Balinese House Architecture

Balinese House (kuren) consists of a family or a number of related families living within one enclosure, praying at a common family temple, with one gate and one kitchen. The square plot of land (pekarangan) in which the various units. of the house stand is entirely surrounded by a wall of whitewashed mud, protected from rain erosion by a crude roofing of thatch.

Although many modern Balinese houses, particularly in Denpasar or the larger towns, are arranged much like houses in the west, there are still a great number of traditional Balinese home. In Ubud, for example nearly house will follow the same traditional walled design. Like houses in ancient Rome the Balinese house looks inward; the outside is simply high wall. Inside there will be a garden and a separate small building or bale for each function. There will be one building for cooking, one building for washing and the toilet, and separate building for each” bedroom”.

What there won’t be is a living room” because in Bali’s mild tropical climate you live outside – the living room”  and “dining room” will be open verandah areas, looking out into the garden. The whole complex is oriented on the kaja-kelod axis, between the mountain and the sea. In term of the human body, there’s a head- the family temple with its ancestral shrine: arms – the kitchen and rice storage building; and even an anus – the garbage pit.

There may be an area outside the house compound where fruit trees are grown or a pig may be kept. Usually the house is entered through a gate-way backed by a small wall known as the aling-aling. It serves a practical and a spiritual purpose, both preventing passer-by from seeing in and stopping evil spirits from entering. Evil spirit can not easily turn corners so the aling-aling stops them from simply scooting straight in through the gate.
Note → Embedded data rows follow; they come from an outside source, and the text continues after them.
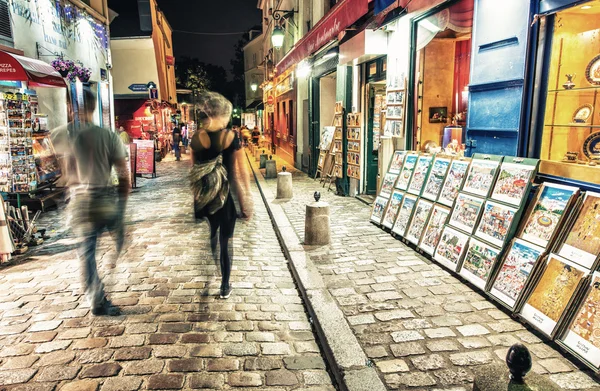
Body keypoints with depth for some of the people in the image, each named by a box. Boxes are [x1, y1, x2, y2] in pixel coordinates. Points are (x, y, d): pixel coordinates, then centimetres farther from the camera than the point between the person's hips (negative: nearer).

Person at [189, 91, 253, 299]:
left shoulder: (197, 137, -3)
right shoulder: (231, 137, -12)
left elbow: (193, 168, 5)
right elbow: (242, 171, -10)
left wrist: (196, 194, 16)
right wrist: (247, 198, 0)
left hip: (205, 195, 3)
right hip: (226, 193, -3)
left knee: (213, 230, 28)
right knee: (226, 239, 9)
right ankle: (225, 287, 17)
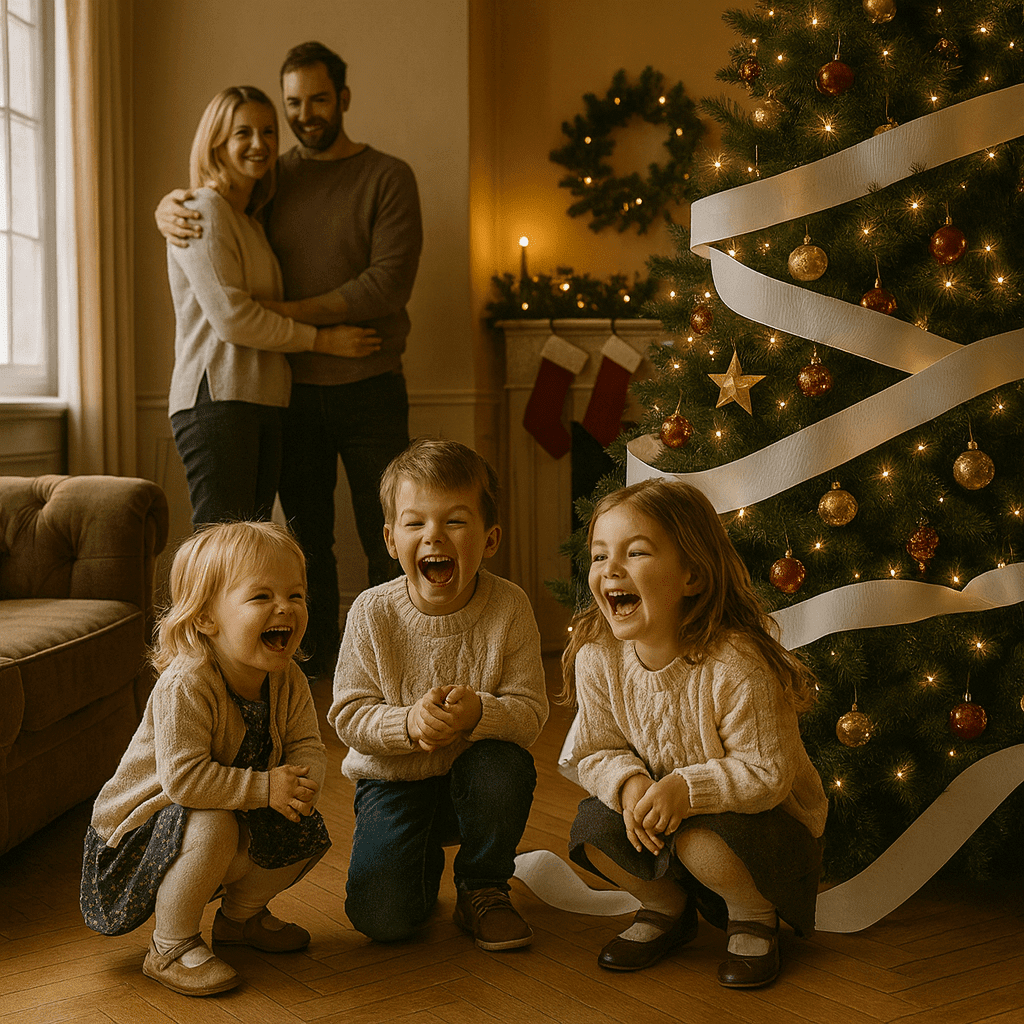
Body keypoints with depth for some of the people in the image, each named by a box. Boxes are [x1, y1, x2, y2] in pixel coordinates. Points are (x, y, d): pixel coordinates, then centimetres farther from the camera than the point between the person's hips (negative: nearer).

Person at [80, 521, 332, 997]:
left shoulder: (288, 680, -8)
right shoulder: (185, 685, -31)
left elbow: (307, 746, -6)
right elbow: (182, 777, -36)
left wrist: (304, 782, -29)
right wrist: (265, 788, -35)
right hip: (141, 828, -7)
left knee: (307, 831, -5)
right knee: (213, 825, -35)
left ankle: (241, 914, 23)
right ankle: (171, 947, -12)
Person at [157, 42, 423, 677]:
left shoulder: (387, 178, -2)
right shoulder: (273, 178, 9)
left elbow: (389, 284, -13)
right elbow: (196, 200, 19)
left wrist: (290, 312, -17)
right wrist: (168, 208, -6)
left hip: (369, 387, -3)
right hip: (294, 388, 4)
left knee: (387, 538, 1)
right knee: (306, 531, 11)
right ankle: (319, 659, 23)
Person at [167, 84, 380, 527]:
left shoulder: (250, 221, 25)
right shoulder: (204, 212, -4)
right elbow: (230, 317, -12)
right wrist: (320, 339, -6)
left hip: (262, 405, 9)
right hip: (217, 398, -9)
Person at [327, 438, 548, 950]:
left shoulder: (508, 608, -14)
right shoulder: (372, 613, -14)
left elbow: (530, 710, -14)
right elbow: (349, 716, -13)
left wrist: (479, 714, -36)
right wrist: (409, 723, -33)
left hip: (473, 777, 1)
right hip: (392, 781, 0)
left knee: (505, 766, -35)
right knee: (382, 917, -18)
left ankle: (484, 891, -5)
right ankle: (425, 862, 22)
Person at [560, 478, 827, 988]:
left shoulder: (737, 666, -30)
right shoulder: (597, 658, -13)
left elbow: (765, 772, -24)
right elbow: (597, 753, -4)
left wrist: (686, 788, -36)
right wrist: (629, 783, -27)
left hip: (764, 817, -5)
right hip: (658, 813, 5)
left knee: (699, 837, -34)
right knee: (592, 826, -19)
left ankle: (755, 917, 2)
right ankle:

Sources of Guidance to Build a House

An old Hindu’s manuscript called Lontar Asta Kosala Kosali is the chief guide to build a proper Balinese house. There are also other manuscripts, such as Lontar Asta Bumi (containing size of land and location a good house), Lontar Asta Dewa & Lontar Wisma Karma (containing the name, shape, and function of each a building), and Lontar Dewa Tattwa (containing clearance ceremony before a house is built). In many aspects of life, those guidance books have been developed depending on the surrounding, local topography.

Traditional Balinese House design :

1. Family Temple. The house temple called Sanggah or Merajan, is the place to worship the ancestor and the Hyang Guru.

2. Sleeping Pavilion. This building usually a large eight-post structure on a high base. A terrace usually attached for receiving guests at family ceremony.

3. West Pavilion or Bale Dauh, is the workhouse of the compound. Serving the variety of purposes, from gathering place to sleeping quarters

4. Ceremonial Pavilion, the East Pavilion or Bale Dangin is the ceremonial pavilion. The place is where the life rites and death rituals occur.

5. Sakenam, the guest pavilion for relatives and children varies in size and number according to the needs.

6. Granary or the Lumbung or Jineng is the storage area for rice.

7. Kitchen or Paon is in the South because of the association with Brahma (the god of fire) whose place in the South.

8. Protective Wall or Aling-Aling, most behind the gates to deflect the malign influences.